If you want to switch up your usual side of rice or potatoes, look into couscous! Couscous is easy to cook in either the microwave or on the stovetop. The tiny granules absorb hot water quickly, turning into a light and fluffy meal. Below, we'll show you how to cook couscous, as well as the different types available to you.
What Is Couscous?
Couscous is the staple pantry ingredient for many North African, Middle Eastern, and Mediterranean diets. It's the convenient base for any number of great side dishes. But what is it? Is it a regional grain, like bulgur, rice, or farro? Or is it pasta?
Although couscous does look and act like a grain, it's made from semolina flour, made by crushing durum wheat. Therefore, it's actually more like pasta. However, for most types of couscous, the cooking method is similar to rice. It is used for a hot side dish, cold salads, or added to soups and stews as a main dish.
Basic Tips for How To Cook Couscous
There are some variations of how to cook couscous depending on the type you have, but these basic tips will steer you true across the board.
Follow a 1:1 Ratio.
For every 1 cup couscous, you'll need 1 cup of boiling broth or water. However, double-check your package as some require a different ratio, but 1:1 is the standard. If you use too much liquid, your couscous will be sticky. If you use too little liquid, your couscous will be dry.
Use broth instead of water.
If you cook using broth instead of water, you'll infuse flavor from the get-go. Vegetable stock and chicken broth work well and pair well with whatever spices you might want to use later.
Toast before cooking.
While optional, toasting your couscous beforehand will add a depth of flavor and a slight nuttiness. Before adding the couscous to your liquid, toss it in a skillet with olive oil for a quick toast. You'll want to stir the tiny granules around until they're a golden brown. Don't over-brown them! You can toast them using butter instead of olive oil for a variety of flavors.
Don't disturb the couscous until the liquid is fully absorbed.
Stir your couscous into your boiling water or broth, remove from heat immediately, and quickly cover the saucepan with its lid. Leave it undisturbed for at least 10 minutes until all of the liquid has been completely absorbed.
Fluff it up.
Once the liquid is absorbed, use a fork to fluff up until you get fluffy couscous. Then it's time to play with spices and herbs and flavor!
Cooking the Different Types of Couscous
The three main types of couscous are Moroccan, Israeli (or pearl), and Lebanese. Each requires slightly different cooking methods.
Israeli couscous, sometimes known as pearl couscous, is the most common type of stovetop couscous. This is the basic couscous recipe.
- Put broth, or water, in a saucepan with a drizzle of extra virgin olive oil and a pinch of kosher salt. Bring it up to a boil.
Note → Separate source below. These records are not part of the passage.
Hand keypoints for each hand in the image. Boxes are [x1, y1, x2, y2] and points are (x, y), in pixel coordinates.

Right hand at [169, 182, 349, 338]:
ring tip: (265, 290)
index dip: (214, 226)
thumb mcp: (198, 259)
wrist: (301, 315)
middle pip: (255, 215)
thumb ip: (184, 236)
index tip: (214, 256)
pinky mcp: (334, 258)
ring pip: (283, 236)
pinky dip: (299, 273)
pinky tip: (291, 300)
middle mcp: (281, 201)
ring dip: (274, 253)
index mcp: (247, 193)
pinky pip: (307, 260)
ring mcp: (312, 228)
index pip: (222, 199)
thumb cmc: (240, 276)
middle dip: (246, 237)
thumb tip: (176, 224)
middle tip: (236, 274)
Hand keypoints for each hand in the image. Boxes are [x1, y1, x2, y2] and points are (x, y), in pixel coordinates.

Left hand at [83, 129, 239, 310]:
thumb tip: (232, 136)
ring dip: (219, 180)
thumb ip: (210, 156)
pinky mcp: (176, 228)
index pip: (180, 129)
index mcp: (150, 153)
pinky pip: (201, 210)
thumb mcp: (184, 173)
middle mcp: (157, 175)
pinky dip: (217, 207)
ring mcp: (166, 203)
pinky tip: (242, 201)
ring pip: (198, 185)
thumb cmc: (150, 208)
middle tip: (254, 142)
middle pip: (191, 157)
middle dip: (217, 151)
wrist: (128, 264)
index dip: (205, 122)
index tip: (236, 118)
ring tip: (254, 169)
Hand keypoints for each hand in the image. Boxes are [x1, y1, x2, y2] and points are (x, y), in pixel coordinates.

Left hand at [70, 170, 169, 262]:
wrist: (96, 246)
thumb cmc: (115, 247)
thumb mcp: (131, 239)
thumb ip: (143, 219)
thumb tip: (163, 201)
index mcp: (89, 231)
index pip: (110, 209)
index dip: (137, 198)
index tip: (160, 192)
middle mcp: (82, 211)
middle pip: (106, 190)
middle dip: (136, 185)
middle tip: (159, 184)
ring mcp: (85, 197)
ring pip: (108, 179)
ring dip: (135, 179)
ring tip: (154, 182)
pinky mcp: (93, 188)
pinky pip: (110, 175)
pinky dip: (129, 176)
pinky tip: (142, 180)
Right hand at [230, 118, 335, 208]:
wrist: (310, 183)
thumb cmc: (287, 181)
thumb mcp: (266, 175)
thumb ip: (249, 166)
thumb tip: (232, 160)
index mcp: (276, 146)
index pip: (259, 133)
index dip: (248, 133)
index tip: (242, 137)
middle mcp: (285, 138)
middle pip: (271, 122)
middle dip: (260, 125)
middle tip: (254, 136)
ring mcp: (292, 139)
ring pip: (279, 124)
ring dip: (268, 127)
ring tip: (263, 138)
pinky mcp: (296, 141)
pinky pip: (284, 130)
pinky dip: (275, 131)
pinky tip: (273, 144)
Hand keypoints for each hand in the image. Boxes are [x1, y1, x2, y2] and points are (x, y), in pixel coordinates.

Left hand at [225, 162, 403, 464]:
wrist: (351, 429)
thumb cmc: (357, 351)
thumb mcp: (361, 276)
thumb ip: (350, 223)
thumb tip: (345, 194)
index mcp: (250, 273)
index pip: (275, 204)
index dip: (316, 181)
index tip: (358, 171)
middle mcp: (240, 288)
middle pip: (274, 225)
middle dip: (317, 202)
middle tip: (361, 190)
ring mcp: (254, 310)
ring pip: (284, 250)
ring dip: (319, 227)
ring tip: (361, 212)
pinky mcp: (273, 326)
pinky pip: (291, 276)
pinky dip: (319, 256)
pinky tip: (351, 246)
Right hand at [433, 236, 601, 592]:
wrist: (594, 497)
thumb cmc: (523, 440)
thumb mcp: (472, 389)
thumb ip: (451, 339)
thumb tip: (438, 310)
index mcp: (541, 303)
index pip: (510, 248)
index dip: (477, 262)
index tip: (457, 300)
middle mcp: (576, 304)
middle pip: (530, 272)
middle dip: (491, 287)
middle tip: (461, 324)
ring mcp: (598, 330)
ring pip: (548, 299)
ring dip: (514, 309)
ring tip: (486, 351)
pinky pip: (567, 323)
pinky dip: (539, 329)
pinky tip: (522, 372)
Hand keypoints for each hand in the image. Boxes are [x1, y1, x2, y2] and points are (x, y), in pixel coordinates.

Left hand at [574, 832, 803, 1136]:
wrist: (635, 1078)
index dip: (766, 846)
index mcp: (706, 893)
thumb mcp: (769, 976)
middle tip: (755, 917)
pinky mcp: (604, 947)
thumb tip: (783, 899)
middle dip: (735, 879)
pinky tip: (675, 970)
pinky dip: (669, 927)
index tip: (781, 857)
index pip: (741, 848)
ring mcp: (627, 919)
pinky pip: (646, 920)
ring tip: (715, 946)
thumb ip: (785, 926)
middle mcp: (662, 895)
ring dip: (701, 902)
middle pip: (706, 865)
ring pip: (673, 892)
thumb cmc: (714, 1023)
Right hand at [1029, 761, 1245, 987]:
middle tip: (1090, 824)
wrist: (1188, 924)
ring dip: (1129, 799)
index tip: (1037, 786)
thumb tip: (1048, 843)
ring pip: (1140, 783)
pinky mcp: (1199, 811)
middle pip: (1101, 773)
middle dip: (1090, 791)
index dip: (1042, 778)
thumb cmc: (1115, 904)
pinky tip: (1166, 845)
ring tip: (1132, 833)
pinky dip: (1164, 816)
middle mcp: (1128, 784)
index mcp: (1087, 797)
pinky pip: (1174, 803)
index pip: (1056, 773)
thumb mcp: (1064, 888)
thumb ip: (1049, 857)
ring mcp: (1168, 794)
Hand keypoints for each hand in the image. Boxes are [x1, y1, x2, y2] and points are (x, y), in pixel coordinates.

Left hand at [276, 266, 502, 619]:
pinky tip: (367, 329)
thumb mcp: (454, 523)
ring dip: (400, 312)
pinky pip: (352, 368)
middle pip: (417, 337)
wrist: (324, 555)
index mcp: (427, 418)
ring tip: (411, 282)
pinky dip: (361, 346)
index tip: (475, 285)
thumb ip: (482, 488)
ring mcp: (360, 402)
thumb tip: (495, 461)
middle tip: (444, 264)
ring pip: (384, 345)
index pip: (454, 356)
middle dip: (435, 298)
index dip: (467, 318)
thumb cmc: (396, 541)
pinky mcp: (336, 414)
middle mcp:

- While your liquid is heating up, toast your couscous in a little olive oil in a non-stick skillet until golden brown.
- Stir the toasted couscous into the boiling water. Cover the pan and immediately remove from heat.
- Let the couscous sit undisturbed until all the liquid has been absorbed, about 10 minutes.
- Uncover and fluff with a fork.
Lebanese (Moghrabieh) Couscous
Lebanese couscous is the largest of the three main couscous varieties and cooks up much more like pasta than the other two. Instead of waiting for the water to absorb fully, you'll drain excess water once the couscous is cooked. This couscous recipe will cook your couscous perfectly, ready for a light sauce to top it.
- Bring water and a pinch of kosher salt to a boil in a medium saucepan. Use equal amounts of water and couscous.
- Add your couscous to the boiling cooking liquid and then reduce heat to a simmer.
- Cook the couscous until it reaches al dente texture, about 10 to 15 minutes.
- Drain excess liquid away.
Moroccan Couscous (or Instant Couscous)
Moroccan couscous is the smallest couscous and takes very little time to cook. If you see packages of "instant couscous" or "instant Moroccan couscous," this is the type of couscous it will be. Remember to use a 1:1 cooking liquid to couscous ratio unless stated otherwise on your packaging.
Stovetop Moroccan Couscous
- In a pot, bring water, extra virgin olive oil, and salt to a boil on the stovetop.
- Turn off heat and stir in couscous.
- Cover and let sit until the water is completely absorbed, which takes about 5 minutes.
- Fluff the couscous with a fork.
Microwave Moroccan Couscous
- Heat water using a microwave in a microwave-safe bowl until boiling, usually 5 minutes.
- Add salt, olive oil, and couscous to the water, stir, and cover with aluminum foil or a plate.
- Let the couscous absorb the water, which takes about five minutes.
- Fluff couscous with a fork.
What Do I Add To My Cooked Couscous?
Now that your couscous is cooked, what do you add? Couscous tastes delicious on its own, especially if cooked in salted broth, but it's also a great way to experiment with flavors. Traditional couscous flavors are cumin, saffron, turmeric, and curry powder.
However, there's no need to stay traditional! A light herbal couscous recipe would include chopped fresh parsley, fresh dill, green onions, and minced garlic. Some lemon juice or red pepper flakes would be good additions. Many people also add diced vegetables to their dish, either raw or sautéed in olive oil.
The larger couscous types, such as Lebanese, can be treated like traditional pasta and paired with any number of sauces.